═════ Records ═════
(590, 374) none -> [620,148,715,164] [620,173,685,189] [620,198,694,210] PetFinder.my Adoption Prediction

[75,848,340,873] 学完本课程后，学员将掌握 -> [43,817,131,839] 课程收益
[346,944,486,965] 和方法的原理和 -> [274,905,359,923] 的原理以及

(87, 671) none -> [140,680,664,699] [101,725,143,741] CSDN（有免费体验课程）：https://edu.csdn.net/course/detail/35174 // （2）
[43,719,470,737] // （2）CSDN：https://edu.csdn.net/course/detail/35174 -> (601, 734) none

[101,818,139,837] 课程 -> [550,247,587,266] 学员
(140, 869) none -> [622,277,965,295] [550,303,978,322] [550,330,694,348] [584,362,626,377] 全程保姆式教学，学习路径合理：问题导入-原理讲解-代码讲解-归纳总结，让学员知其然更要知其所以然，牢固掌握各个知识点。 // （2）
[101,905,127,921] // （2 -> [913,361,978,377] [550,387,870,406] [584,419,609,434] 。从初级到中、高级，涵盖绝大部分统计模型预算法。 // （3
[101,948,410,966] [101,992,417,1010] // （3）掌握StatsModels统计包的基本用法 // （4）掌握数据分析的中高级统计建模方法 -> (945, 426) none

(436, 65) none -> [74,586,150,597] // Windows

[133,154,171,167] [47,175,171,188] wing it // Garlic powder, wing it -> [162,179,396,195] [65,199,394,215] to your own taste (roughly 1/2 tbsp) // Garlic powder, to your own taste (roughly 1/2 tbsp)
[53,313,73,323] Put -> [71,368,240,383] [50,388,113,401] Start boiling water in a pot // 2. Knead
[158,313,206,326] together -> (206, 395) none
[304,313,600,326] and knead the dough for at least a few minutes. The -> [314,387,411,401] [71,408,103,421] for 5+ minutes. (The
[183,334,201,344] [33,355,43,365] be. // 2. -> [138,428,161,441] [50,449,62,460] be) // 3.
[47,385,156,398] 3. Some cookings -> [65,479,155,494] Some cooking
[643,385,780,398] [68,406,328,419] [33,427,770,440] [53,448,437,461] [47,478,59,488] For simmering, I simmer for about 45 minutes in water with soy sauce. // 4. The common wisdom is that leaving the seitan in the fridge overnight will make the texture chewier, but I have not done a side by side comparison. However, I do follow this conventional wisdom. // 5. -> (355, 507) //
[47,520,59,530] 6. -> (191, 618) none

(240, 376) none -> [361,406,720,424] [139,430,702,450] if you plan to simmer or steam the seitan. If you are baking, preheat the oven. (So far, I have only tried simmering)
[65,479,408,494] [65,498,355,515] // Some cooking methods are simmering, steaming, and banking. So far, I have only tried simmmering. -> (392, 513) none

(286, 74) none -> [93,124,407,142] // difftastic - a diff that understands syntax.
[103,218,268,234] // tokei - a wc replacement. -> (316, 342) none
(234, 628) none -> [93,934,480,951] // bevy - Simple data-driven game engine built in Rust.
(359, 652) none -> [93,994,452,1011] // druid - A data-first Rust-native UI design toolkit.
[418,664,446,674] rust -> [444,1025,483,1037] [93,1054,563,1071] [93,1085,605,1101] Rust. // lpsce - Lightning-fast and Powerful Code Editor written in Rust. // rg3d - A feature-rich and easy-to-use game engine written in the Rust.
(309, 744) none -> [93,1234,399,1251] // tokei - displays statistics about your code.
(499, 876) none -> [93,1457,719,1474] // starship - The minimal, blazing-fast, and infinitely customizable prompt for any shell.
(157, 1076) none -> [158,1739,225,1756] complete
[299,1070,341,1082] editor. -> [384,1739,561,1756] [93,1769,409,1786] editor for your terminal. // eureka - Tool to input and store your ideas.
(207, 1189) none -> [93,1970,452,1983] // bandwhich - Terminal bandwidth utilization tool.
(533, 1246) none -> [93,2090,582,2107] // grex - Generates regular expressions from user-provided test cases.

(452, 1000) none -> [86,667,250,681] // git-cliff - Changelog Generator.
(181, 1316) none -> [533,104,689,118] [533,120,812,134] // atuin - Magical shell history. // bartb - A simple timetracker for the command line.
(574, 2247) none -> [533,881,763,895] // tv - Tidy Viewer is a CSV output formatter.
═════
Every line of the material above that has the string "detail" needs pulling out.

(87, 671) none -> [140,680,664,699] [101,725,143,741] CSDN（有免费体验课程）：https://edu.csdn.net/course/detail/35174 // （2）
[43,719,470,737] // （2）CSDN：https://edu.csdn.net/course/detail/35174 -> (601, 734) none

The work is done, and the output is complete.